Certainly, the NYT can't just dump data on the public and run. Delivering analysis and commentary is the core of their business. But in the closing panel on Data and Social Justice, a "data journalist" raised the question I'd been thinking all day, which was, "To what extent does interpretation impose meaning on data that's slanted?" With a fixation on "interpretation" and making meaning, designers working in data viz run the risk of distortion. I had been hoping to hear about projects that were an evolution of the "Many Eyes" project done by Fernanda Viegas and Marcus Wattenberg, where both the upload of data and the application of visualizations are open to the public to explore. After all, in a world where we have more and more data and the ability to crowdsource, why not leave the door open for many interpretations? At the very least, why not publish conflicting or alternate visualizations? A journalist often reports on different views of a story. Why can't data do the same?

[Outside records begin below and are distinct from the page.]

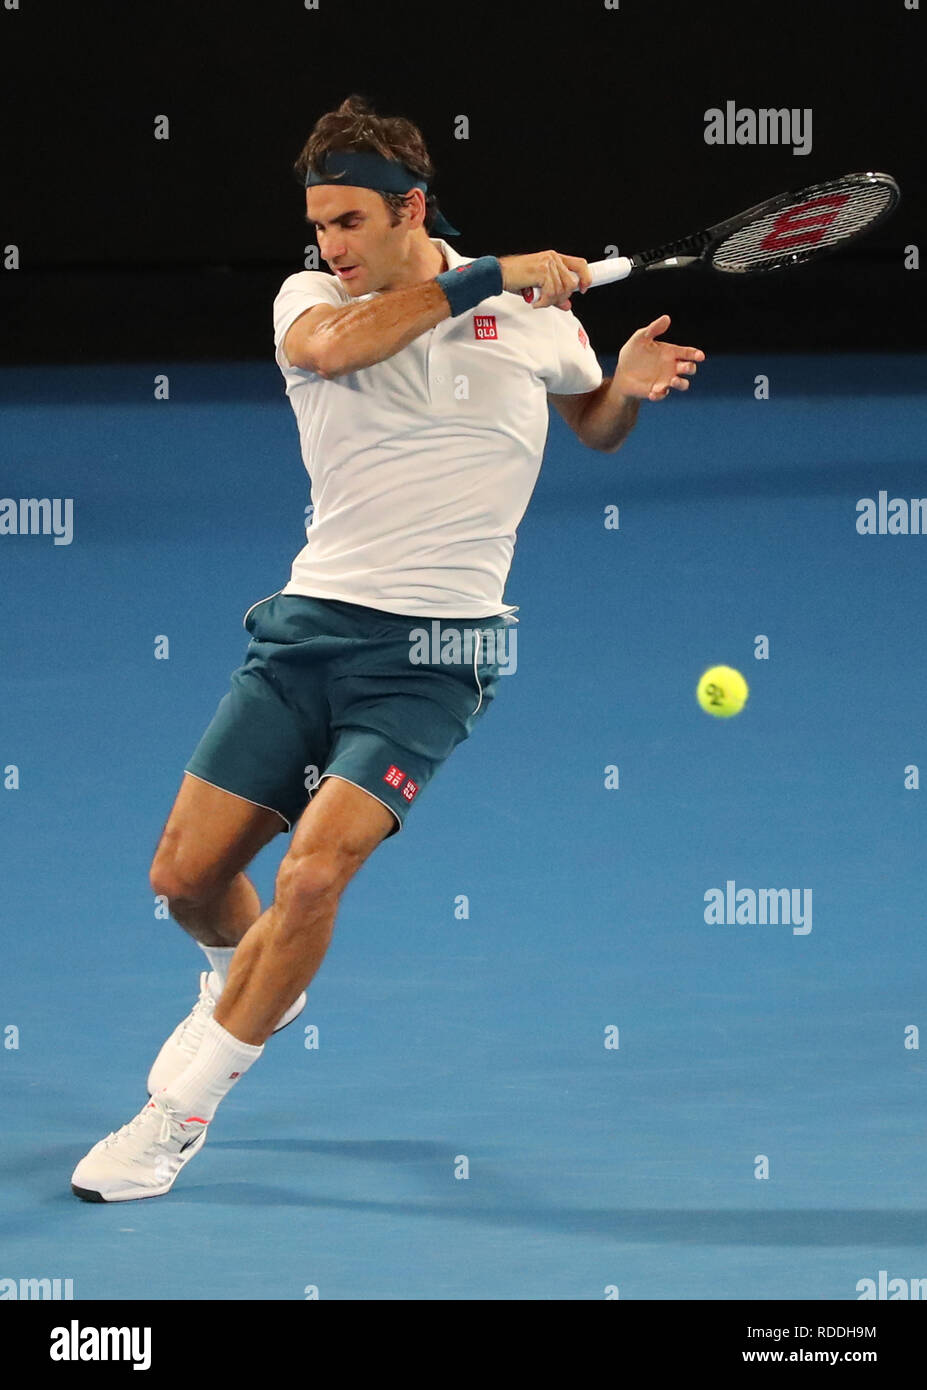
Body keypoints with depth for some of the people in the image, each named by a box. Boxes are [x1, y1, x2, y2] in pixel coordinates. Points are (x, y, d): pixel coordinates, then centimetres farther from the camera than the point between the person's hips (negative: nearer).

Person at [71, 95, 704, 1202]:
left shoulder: (531, 314, 3)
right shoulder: (309, 298, 3)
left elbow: (595, 426, 23)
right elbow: (333, 346, -23)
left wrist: (630, 384, -1)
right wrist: (488, 275, -22)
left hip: (429, 653, -3)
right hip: (308, 622, 3)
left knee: (312, 872, -20)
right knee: (186, 873, 2)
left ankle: (176, 1112, -5)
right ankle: (253, 982, 39)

When we consider the kinds of data we can and should collect at the civic level in service of things like social justice, we will also need to consider evolving our data visualization approaches to be less monolithic and "one-time use." The ability for the public to gain "data visualization literacy" and work with data over the span on longer cycles will become crucial.
I also hope to see future Eyeo Festivals be less of a portfolio show, and more about sharing the processes and back stories behind the great work people are doing.